How do you compare Peano numbers?
I thought about something like this, but it does not seem to be correct:
$bigger(s(0),0)$
$bigger(x,y) \to bigger(s(x), s(y))$
Then I thought about using a summation:
$sum(x,0,x)$
$sum(x,y,k) \to sum(s(x),y,s(k))$
$sum(z,y,k) \to bigger(x,y)$
So how do you compare Peano numbers?
On
The usual definition of ordering in Peano Arithmetic is
$$ x \le y \quad\text{abbreviates}\quad \exists z : x+z=y $$
$$ x < y \quad\text{abbreviates}\quad x \le y \land x \ne y $$
If you're talking about the second-order Peano axioms, you need to start by defining addition recursively. (Addition is primitive in first-order PA).
There are minor, equivalent, variants, such as defining $x<y$ as $\exists z : x+Sz = y$.
Your style of presentation looks like you're concerned more with logic programming than usual quantifier-based first order logic. MJD's answer is good for that perspective.

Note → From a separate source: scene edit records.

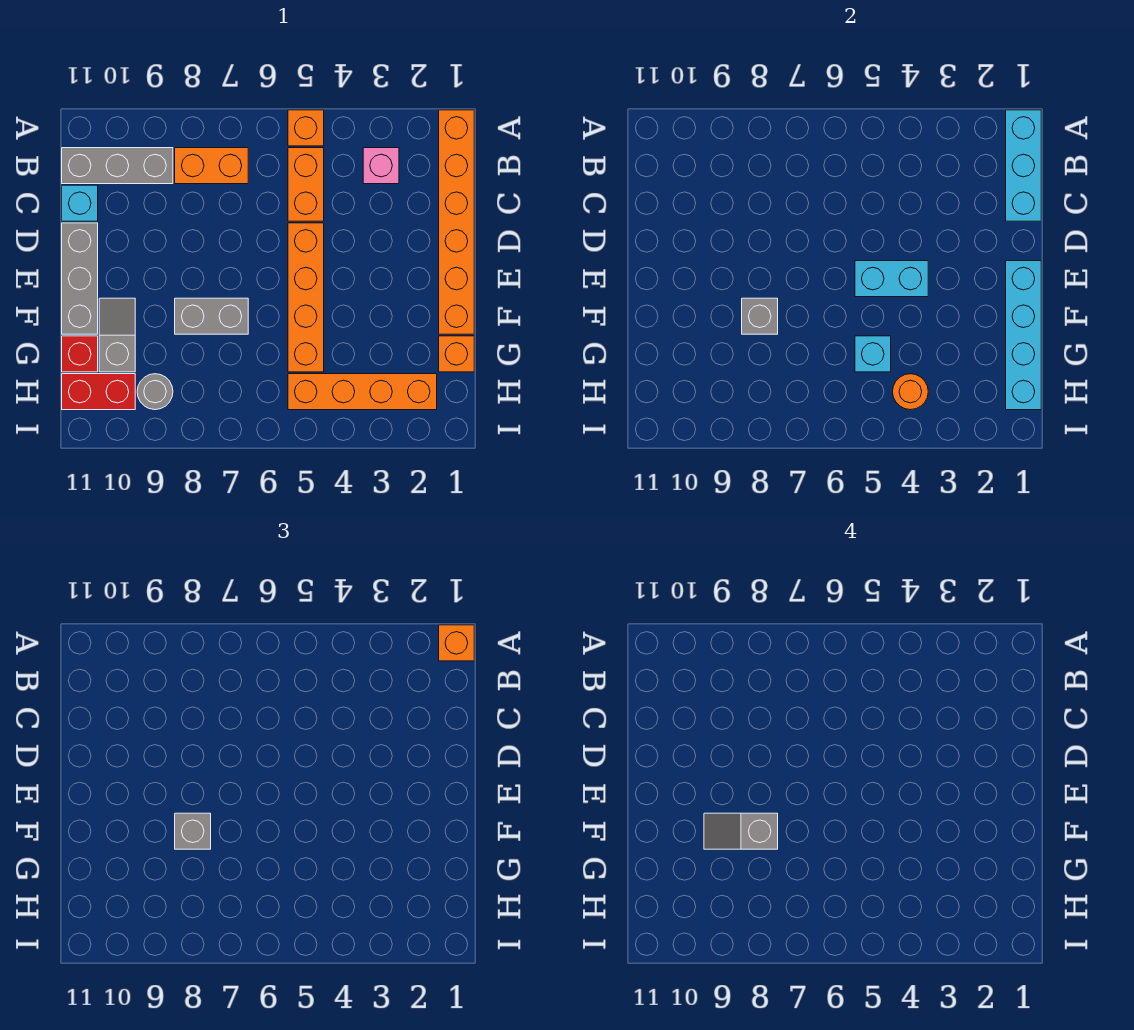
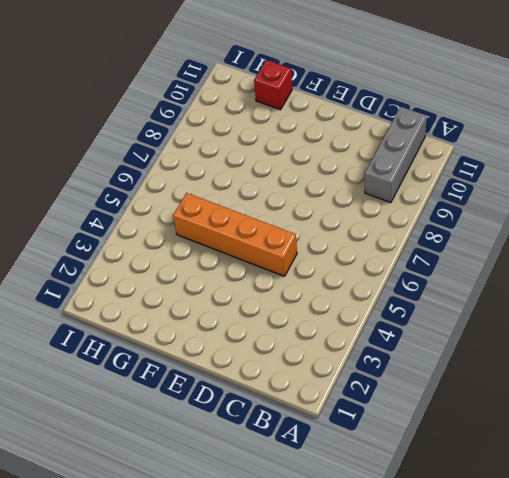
none -> orange brick A1:F1 level 1
none -> orange brick A5 level 1
none -> pink brick B3 level 1

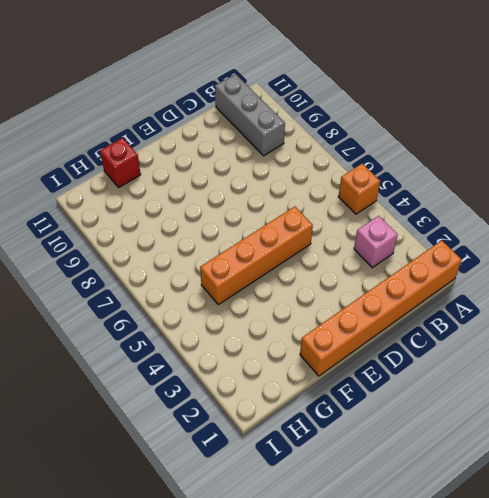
none -> orange brick B5:C5 level 1
none -> orange brick B7:B8 level 1
none -> cyan brick C11 level 1

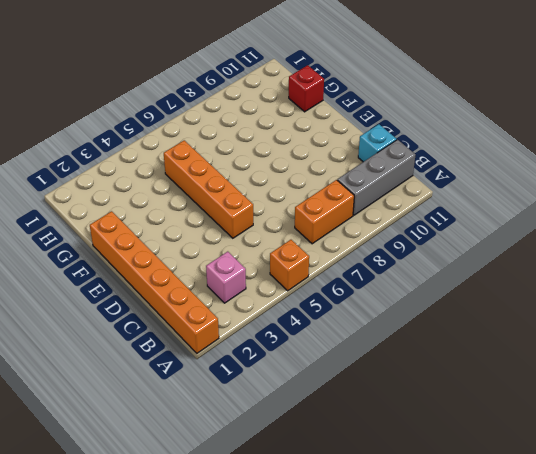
none -> orange brick B5:C5 level 1
none -> grey brick D11:F11 level 1
none -> grey brick F7:F8 level 1

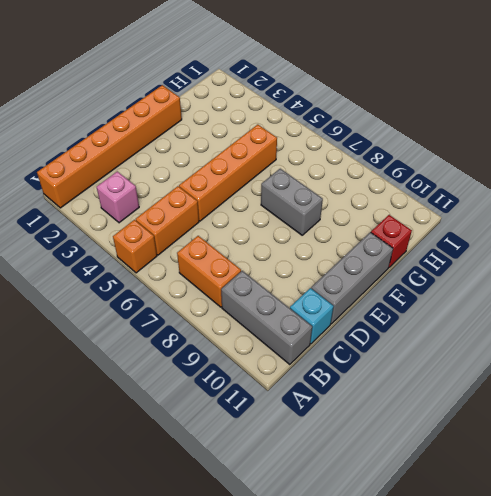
none -> grey slope F10:G10 level 1 top G
none -> orange brick G1 level 1
none -> orange brick H2:H5 level 1

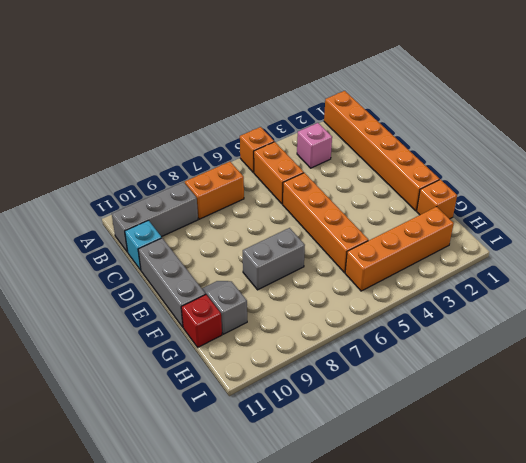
none -> grey round brick H9 level 1
none -> red brick H10:H11 level 1
none -> cyan brick A1:C1 level 2

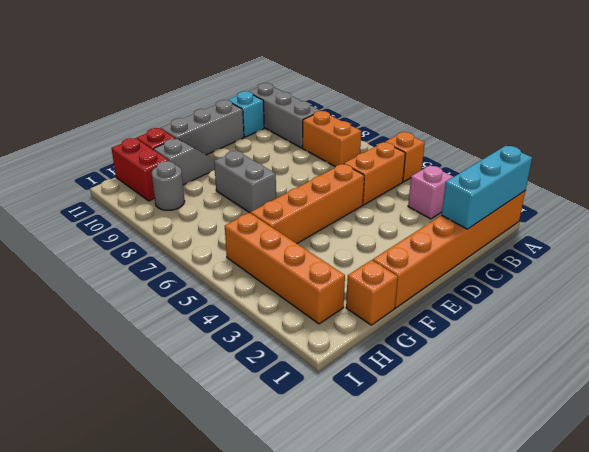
none -> cyan brick E1:H1 level 2
none -> cyan brick E4:E5 level 2
none -> grey brick F8 level 2

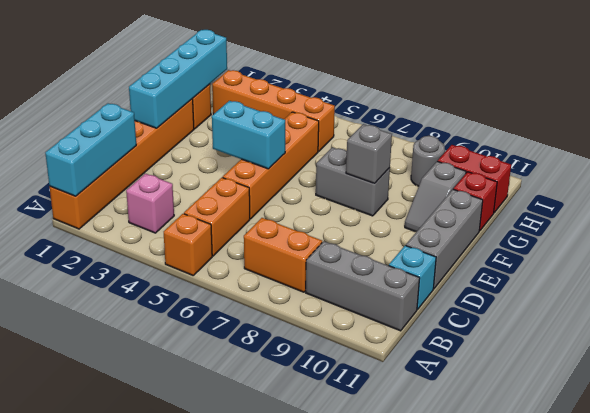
none -> cyan brick G5 level 2
none -> orange round brick H4 level 2
none -> orange brick A1 level 3

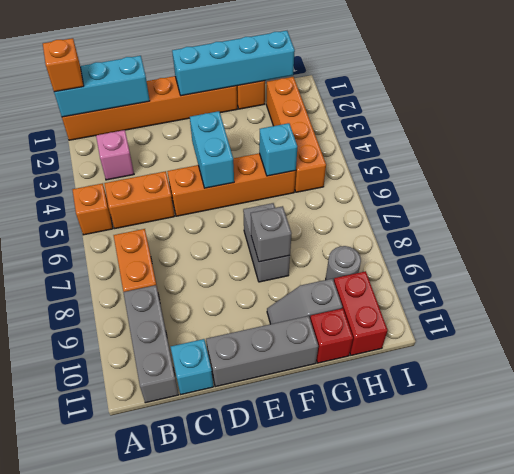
none -> orange round brick H4 level 2
none -> grey brick F8 level 3
none -> grey slope F8:F9 level 4 top 8

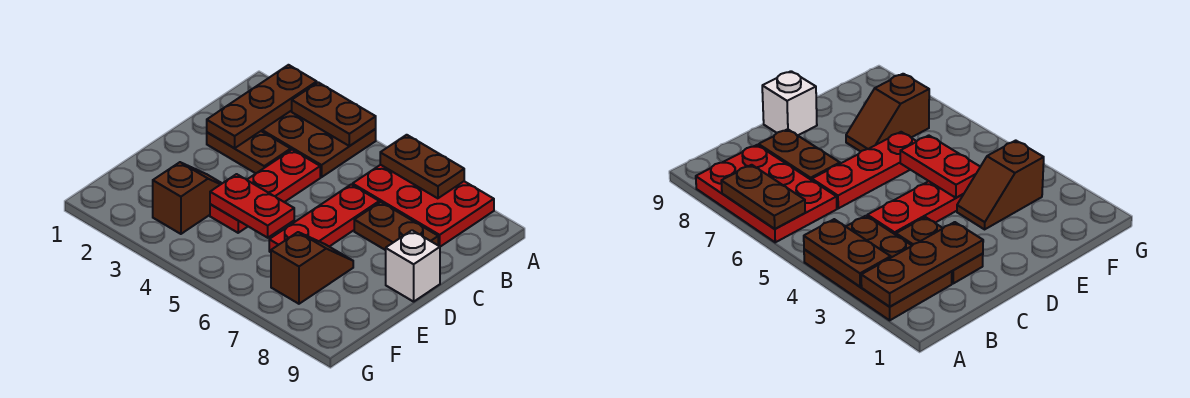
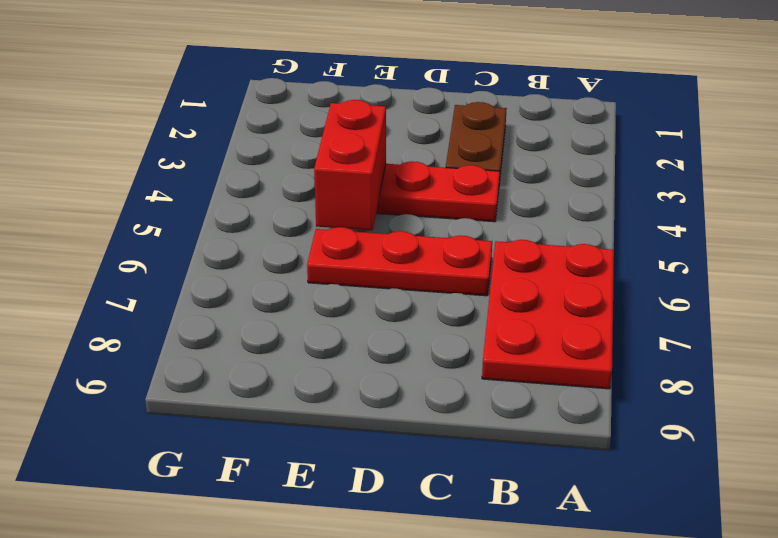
red brick E4:E5 level 2 -> red plate E4:E5 level 2
none -> brown plate A2:B4 level 1
none -> brown plate C7:C8 level 1
none -> white brick D9 level 1

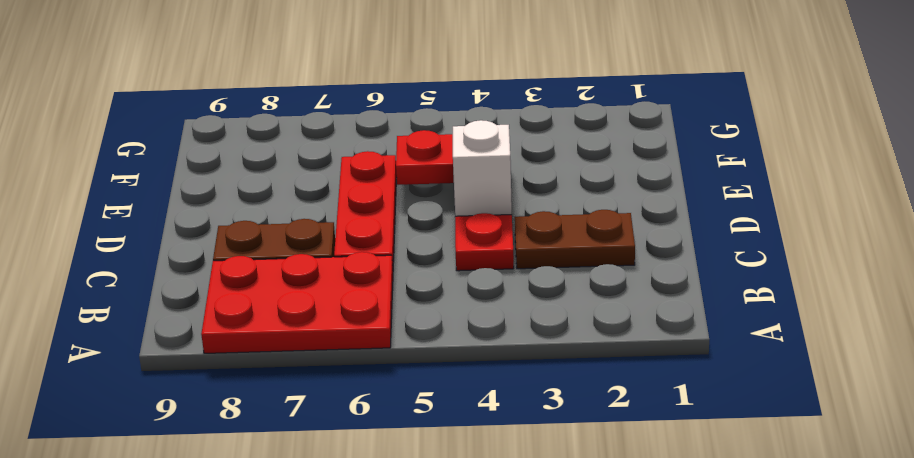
white brick D4 level 2 -> white brick D9 level 1
none -> brown plate A2:B4 level 1
none -> brown slope E3:F3 level 1 top F
none -> brown slope E7:F7 level 1 top F

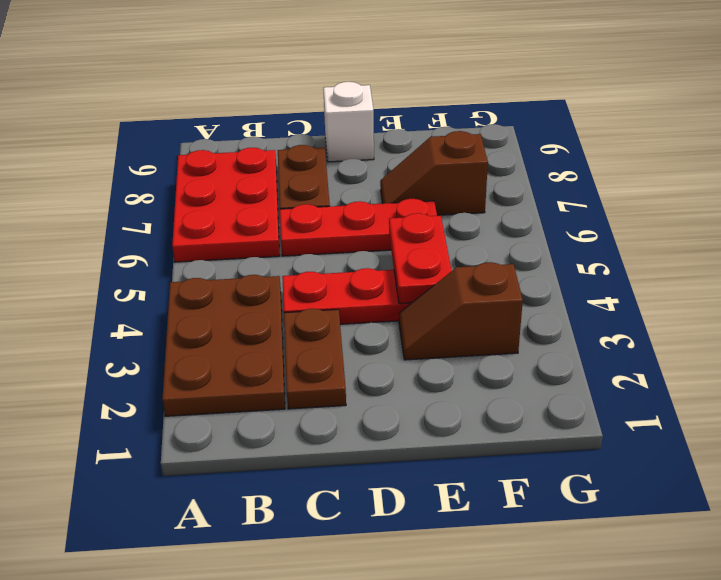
none -> brown plate A2:C2 level 2
none -> brown plate A3:A4 level 2
none -> brown plate A6:A7 level 2

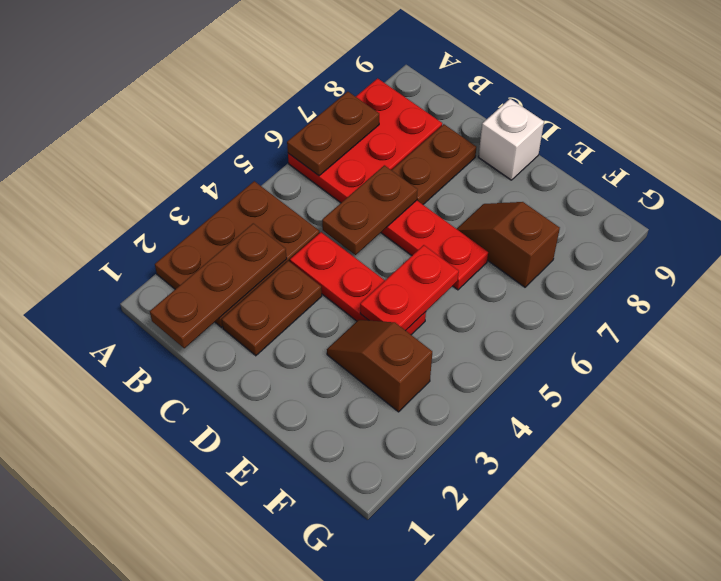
brown plate B1:B3 level 2 -> brown plate A2:C2 level 2
brown plate C5:C6 level 2 -> brown plate A3:A4 level 2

Henning Makholm's post is something like your second attempt. What follows here is something like your first attempt, a recursive definition analogous to the way $+$ and $\times$ are defined. They key point is that you must define the comparison of larger numbers in terms of the comparison of smaller ones.
$$\begin{align} 0\le y & \text{is true for every $y$} \\ S(x) \le 0 & \text{is false for every $x$} \\ S(x) \le S(y) & \text{is true if and only if $x\le y$} \end{align}$$
So for example to find whether $S(S(S(0))) \le S(S(0))$ you ask whether $S(S(0))\le S(0)$ and then whether $S(0)\le 0$. This is false by the second clause above, so $S(S(S(0))) \not\le S(S(0))$. The recursion must terminate in every case, because either the left-hand or the right-hand argument must eventually become 0. Note that every possible comparison falls under exactly one of these three cases: Either the left-hand argument is zero, or else the left-hand argument is a successor and the right-hand argument is zero, or both arguments are successors.
The first and second clauses here are like your $bigger(S(0), 0)$ idea, but you need to specify how $0$ compares with every other number in order to get the required base cases.
Once you have this you can define the other relations in terms of it. For example, $x<y$ can be defined to mean $(x\le y) \land \lnot( x= y)$.
This is of course equivalent to the other definition: one has $x\le y$ if and only if $\exists z. x+z=y$.